Year: 2022
Runtime: 97 minutes
Director: Andrea Arnold
By Morgan Roberts
When I was about five years old, I was taken to a dairy farm. As a kid growing in the city, my only knowledge of the outdoors existed within the confines of Griffith Park. At the farm, they had each kid take turns milking a cow. When it was my turn, I remember being hit immediately with a foul odor. 25 years later, I still remember the feeling of holding the cows udder in my tiny hand and squeezing. I remember how delicate that udder felt and how worried I was that I would hurt the cow. After squeezing hard enough to produce milk, I burst into tears. I rarely think about that moment anymore. After spending my college years in Kansas, that moment in the mid-90’s didn’t mean much anymore.

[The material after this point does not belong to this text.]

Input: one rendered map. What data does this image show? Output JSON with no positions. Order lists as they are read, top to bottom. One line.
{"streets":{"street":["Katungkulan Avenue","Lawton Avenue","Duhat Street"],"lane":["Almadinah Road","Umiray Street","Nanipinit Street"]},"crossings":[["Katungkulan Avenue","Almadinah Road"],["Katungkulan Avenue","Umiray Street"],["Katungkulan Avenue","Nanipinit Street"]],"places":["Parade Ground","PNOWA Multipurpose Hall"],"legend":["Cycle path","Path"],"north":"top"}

That is until I saw Andrea Arnold‘s documentary film “Cow.” Over a four year span, Arnold followed a dairy cow, Luma, in her normal day-to-day. The documentary isn’t about the dairy industry or animal cruelty or farming. It is simply an attempt to examine the life of a cow. Arnold gives us an intimate look at Luma’s life. The film starts with Luma giving birth to her latest calf.
We follow Luma as she is milked or allowed to enjoy the fresh air in the pasture or as she ages into a more stubborn create. What the film does is keep a neutral stance. We follow Luma, and at times her calf, and nothing else. The humans throughout the film are more accessories to the story. We seem them go throughout their days’ work and we only see them when they interact with Luma.
To assist with Arnold’s message, or more gaze, is cinematographer Magda Kowalczyk. Kowalczyk helps set the tone and keep us intrigued with Luma’s journey. The camera work is close and personal. This pairing allows for audiences to take what they want from the film. You can simply take it as an examination of dairy farming from the perspective of the cow, or, like many do with animals, you can project human feelings onto Luma as you gaze into her big, round eyes.

At the end of the day, Arnold leaves what you take from this film in your own hands. And while the pacing may be slow as the days and weeks blend together for Luma, the ending will surely hit you like a ton of bricks. Arnold’s foray into documentary filmmaking is certain to leave an impact. Her vision is both methodical in absence of objective and in focused intrigue as events slowly unfold to the haunting conclusion. Regardless of your personal takes, one universal element all audience members can leave with is a keen eye for observation of those, including animals, around you.